I get up now at 5:00 AM and there’s no leeway, no snooze alarm, no lying to myself about ten more minutes…I have to get up because if not, I’ll be crazy and/or miss the train. Paul gets up with me because he’s a real doll!
I make the coffee and breakfast for the two of us, turn on the news (It’s even too early for MSNBC’s “Way Too Early”) and focus on focusing. Since we found and unpacked the calendar, it feels much better because I can actually see what day it is and calculate its relationship to the weekend. At 6:10, I get in the shower and at 6:40 we leave and do the drive down the mountain and across the Potomac to Brunswick MD where I catch the 7:07. I stop to get the Post out of the machine. (I subscribed to the Post and then found out there is only delivery on Sunday up on “Walton’s Mountain” so I’m stuck with newsstand prices). The train is generally on time and I join the throng of commuters and board at one of three points. I like the designated quiet car but have come to realize it doesn’t matter much in the AM because everyone’s quiet. (It matters a lot on the way home when many people have some kind of trainborne happy hour and do a lot of serious carrying on.)
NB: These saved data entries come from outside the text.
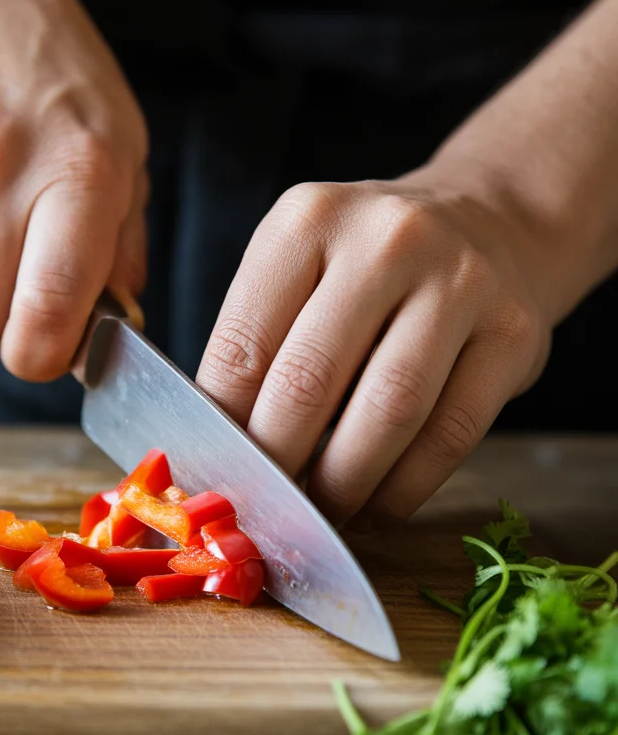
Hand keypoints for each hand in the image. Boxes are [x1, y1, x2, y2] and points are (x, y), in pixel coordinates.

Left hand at [197, 171, 559, 527]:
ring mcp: (461, 282)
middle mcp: (387, 240)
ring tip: (320, 514)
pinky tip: (375, 507)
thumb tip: (221, 451)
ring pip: (388, 413)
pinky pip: (451, 435)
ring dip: (343, 485)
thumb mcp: (301, 267)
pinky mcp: (515, 333)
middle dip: (279, 463)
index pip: (244, 345)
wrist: (493, 222)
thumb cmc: (369, 266)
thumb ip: (259, 343)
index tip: (219, 474)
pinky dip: (403, 490)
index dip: (223, 427)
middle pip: (309, 382)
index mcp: (308, 220)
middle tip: (266, 507)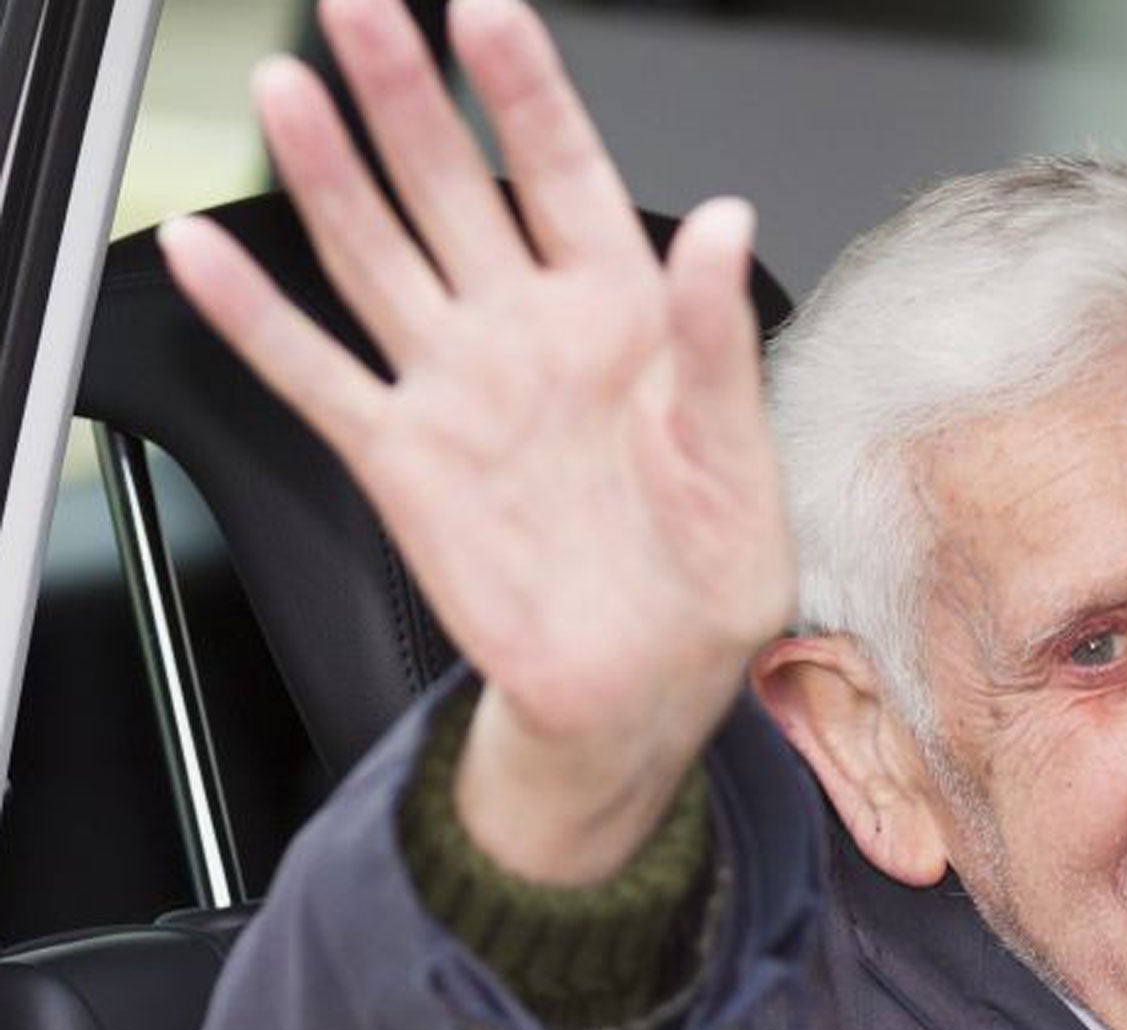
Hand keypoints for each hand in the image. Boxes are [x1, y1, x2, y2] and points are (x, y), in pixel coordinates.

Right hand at [159, 0, 791, 882]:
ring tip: (285, 89)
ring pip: (377, 254)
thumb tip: (725, 226)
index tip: (484, 12)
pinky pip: (317, 374)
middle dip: (403, 93)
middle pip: (452, 185)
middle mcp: (532, 333)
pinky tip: (206, 252)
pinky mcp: (405, 457)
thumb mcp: (739, 462)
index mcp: (627, 318)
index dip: (523, 90)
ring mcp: (461, 387)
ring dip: (327, 174)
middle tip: (358, 6)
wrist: (642, 684)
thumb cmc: (707, 577)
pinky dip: (256, 319)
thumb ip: (719, 343)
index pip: (566, 172)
The ride in uneventful until we come to Gaithersburg, MD and lots of people get on and look for seats and everyone who has an open seat next to them pretends they are sleeping or deaf and blind and people have to actually ASK if they can sit down even though this happens at EXACTLY THE SAME TIME every day with the SAME PEOPLE. I am amazed. I get off at Rockville, the next stop.
From there, I go down the stairs and into the Metro then up the escalator to the platform and onto the Red Line. This takes me just one stop to Twinbrook and I get off, go down the stairs, out the gate and walk the .8 mile to my building.
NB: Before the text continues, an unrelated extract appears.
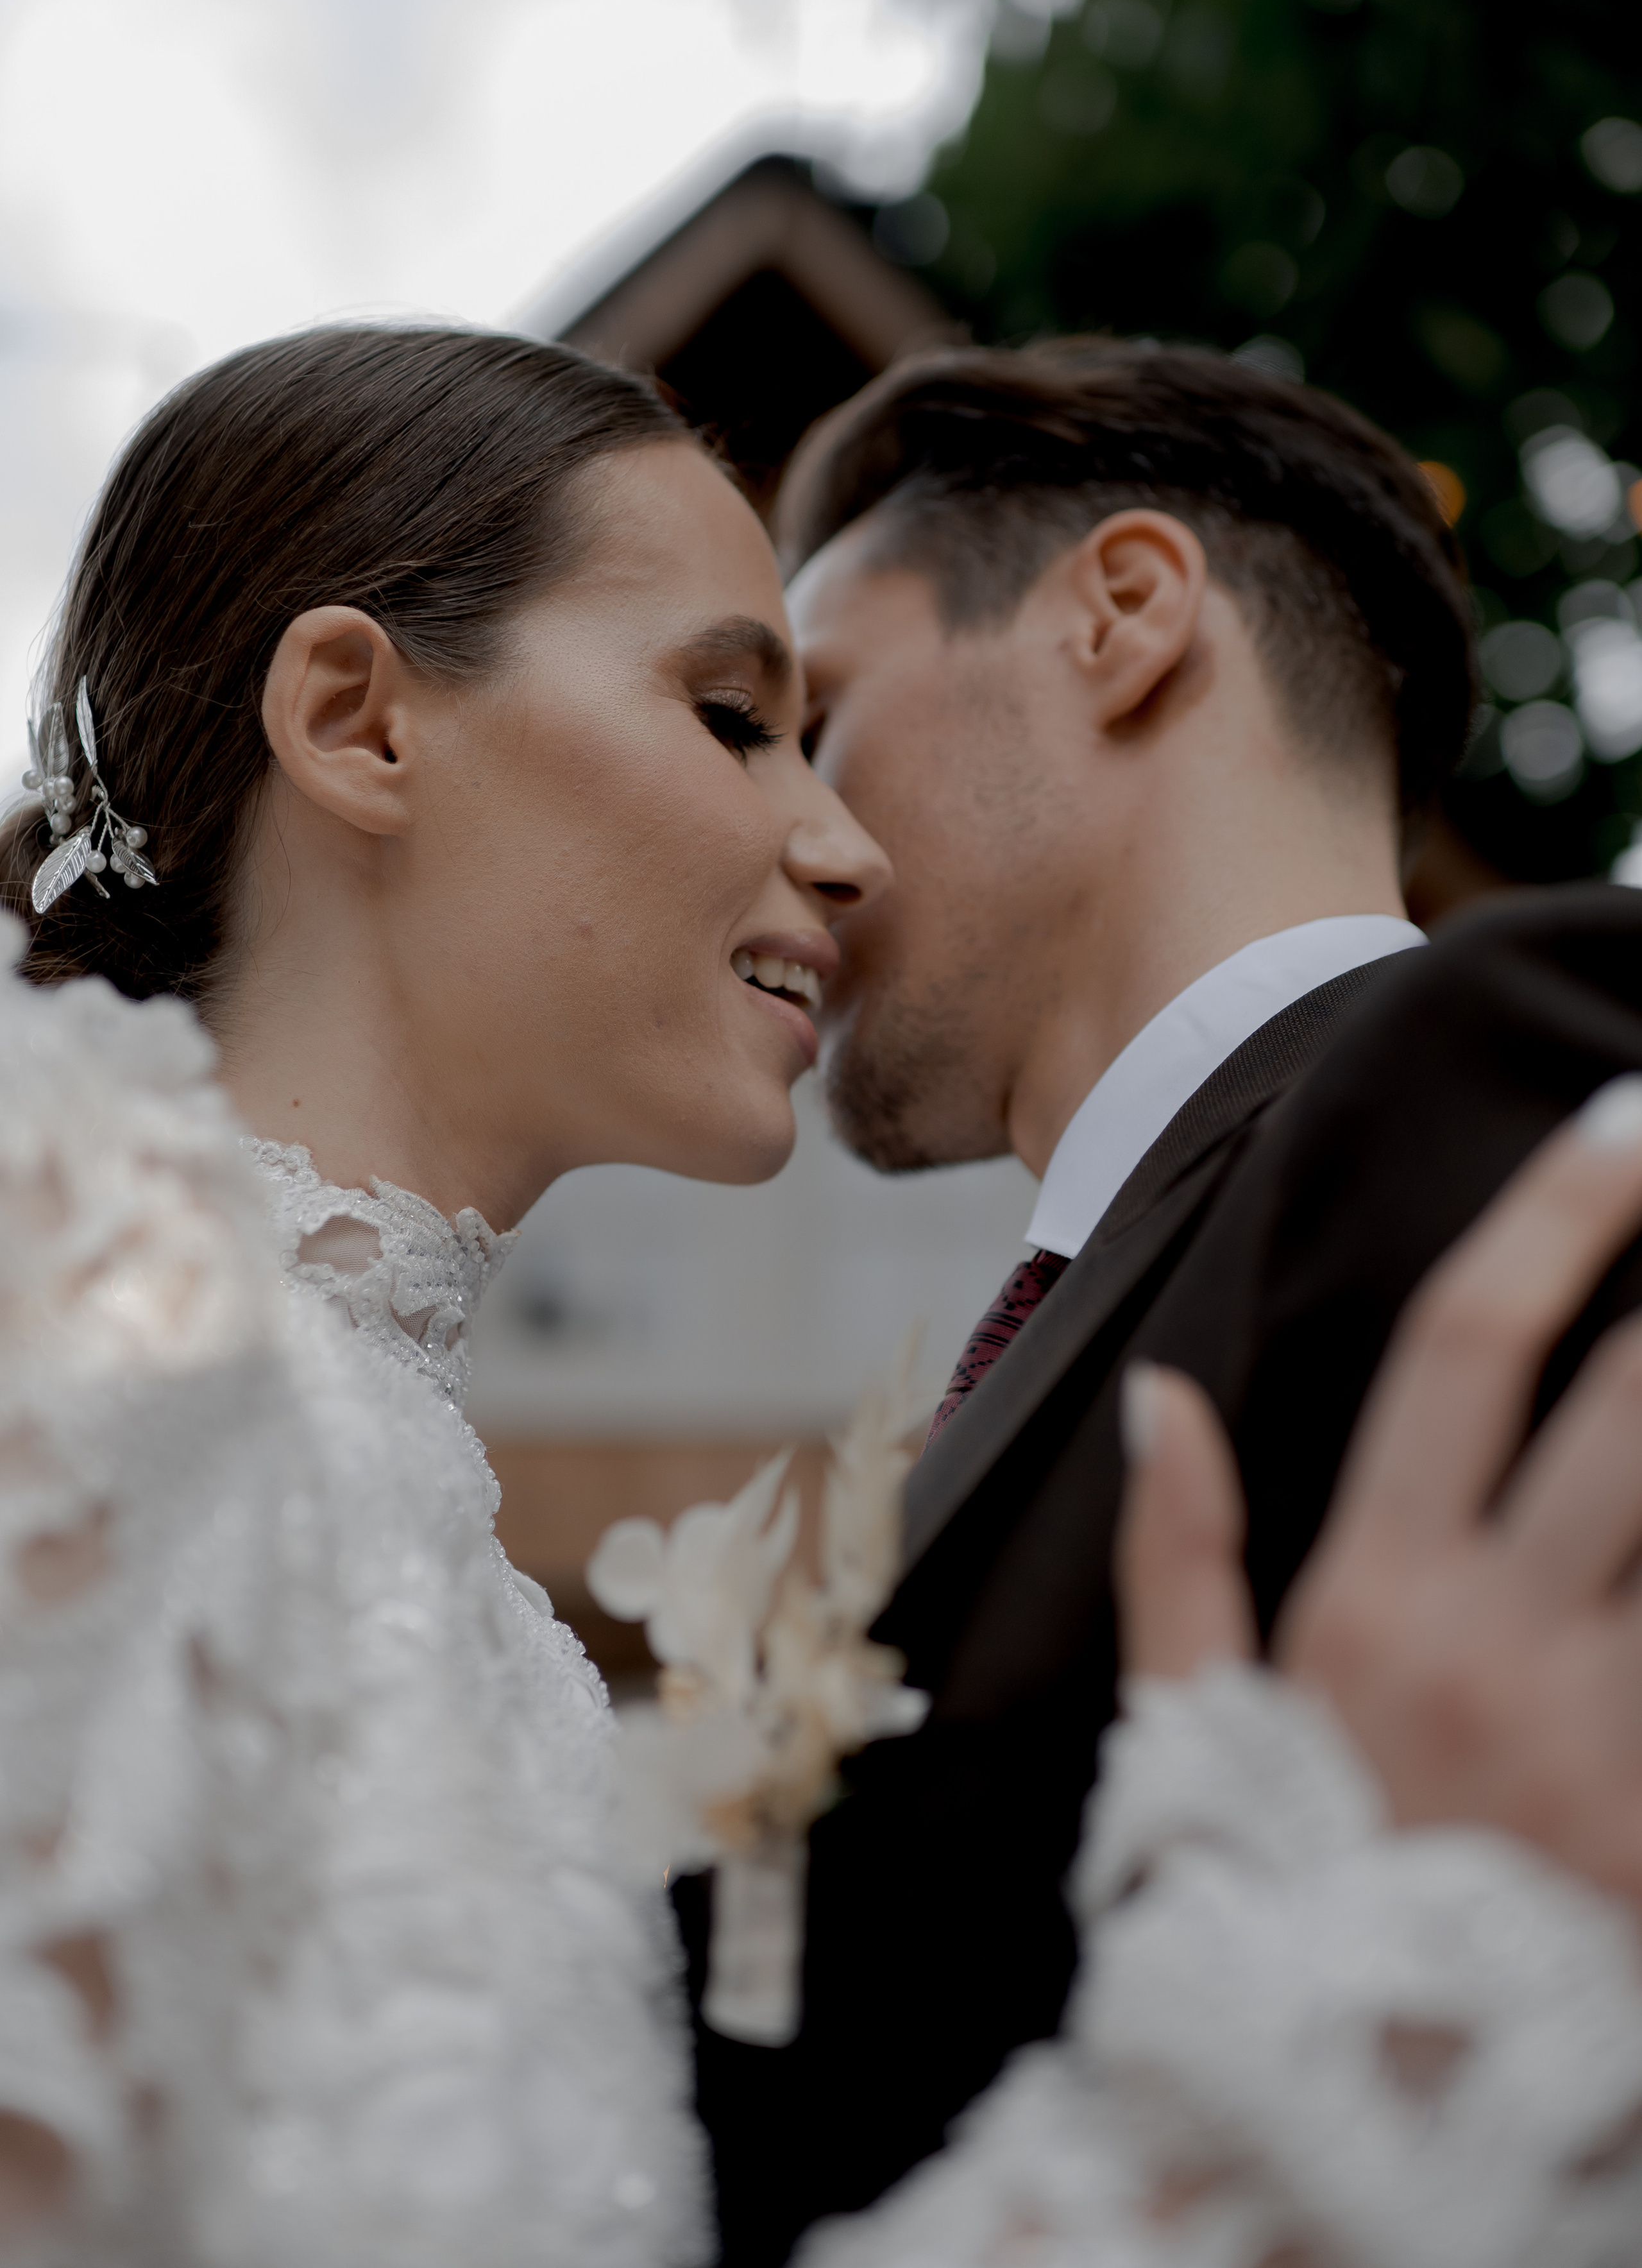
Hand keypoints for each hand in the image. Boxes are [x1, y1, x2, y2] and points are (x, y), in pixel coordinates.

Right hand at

The Park Lawn building has 18 floors. I am on the 18th. When I enter my building, I go through security, just like the airport (only they don’t make me throw away my water bottle). I ride upstairs and enter the “headhouse” hallway where I walk by the office of the US Surgeon General. Just after the women’s room is the first door to my suite. I am one of about 40 new staff who are working on grants to health centers supported by the president’s stimulus package or ARRA, American Recovery and Reinvestment Act. I am not doing the most exciting job of my career, but I know I am helping get dollars out to an excellent health care system for the underserved and in my heart I feel like I’m helping Barack Obama.
Some of the best features of this job include:
1. Awesome coworkers
2. Great cafeteria food. Yes. It’s true. Choices range from stuffed grape leaves to turkey dinner w/ trimmings to Greek wraps, spinach lasagna…all for about $5/day
3. The building has a dry cleaners and they do alterations (like hemming newly bought pants that are now always 4-6 inches too long. What’s up with that? I’m tall.)
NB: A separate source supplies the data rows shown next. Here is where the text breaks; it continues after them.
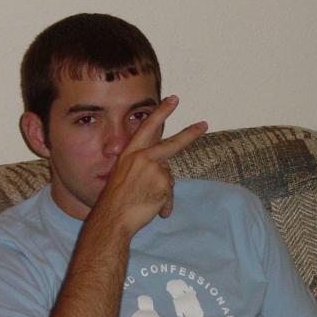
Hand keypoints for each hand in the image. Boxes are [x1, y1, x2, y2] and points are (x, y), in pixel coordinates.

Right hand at [93, 95, 206, 235]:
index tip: (173, 99)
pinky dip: (164, 205)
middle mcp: (143, 158)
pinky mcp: (163, 185)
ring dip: (162, 192)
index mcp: (130, 153)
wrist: (112, 218)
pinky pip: (169, 195)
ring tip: (146, 203)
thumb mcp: (123, 175)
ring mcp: (154, 171)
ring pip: (168, 178)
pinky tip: (153, 210)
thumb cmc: (115, 200)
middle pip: (172, 144)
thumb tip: (165, 170)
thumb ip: (144, 166)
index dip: (161, 112)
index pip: (148, 127)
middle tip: (204, 124)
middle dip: (190, 134)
4. The credit union is in the building and there are not one but two free ATMs
5. There is a little shuttle bus you can take to and from the Metro when it rains
6. Inside the building, there is also a convenience store that sells Tylenol and birthday cards and has warm freshly baked cookies every day at 2:30
There is nothing about my life that is the same as before, way back in June. I work till 4:45, do the reverse commute back to Brunswick where Paul and Daisy pick me up and we drive home. Driving to work in Tucson took 5 minutes and I could often complete my work at home… entering hospice data on my little laptop. This is a daunting commute but I am rejuvenated and hopeful and grateful for it all. Every day.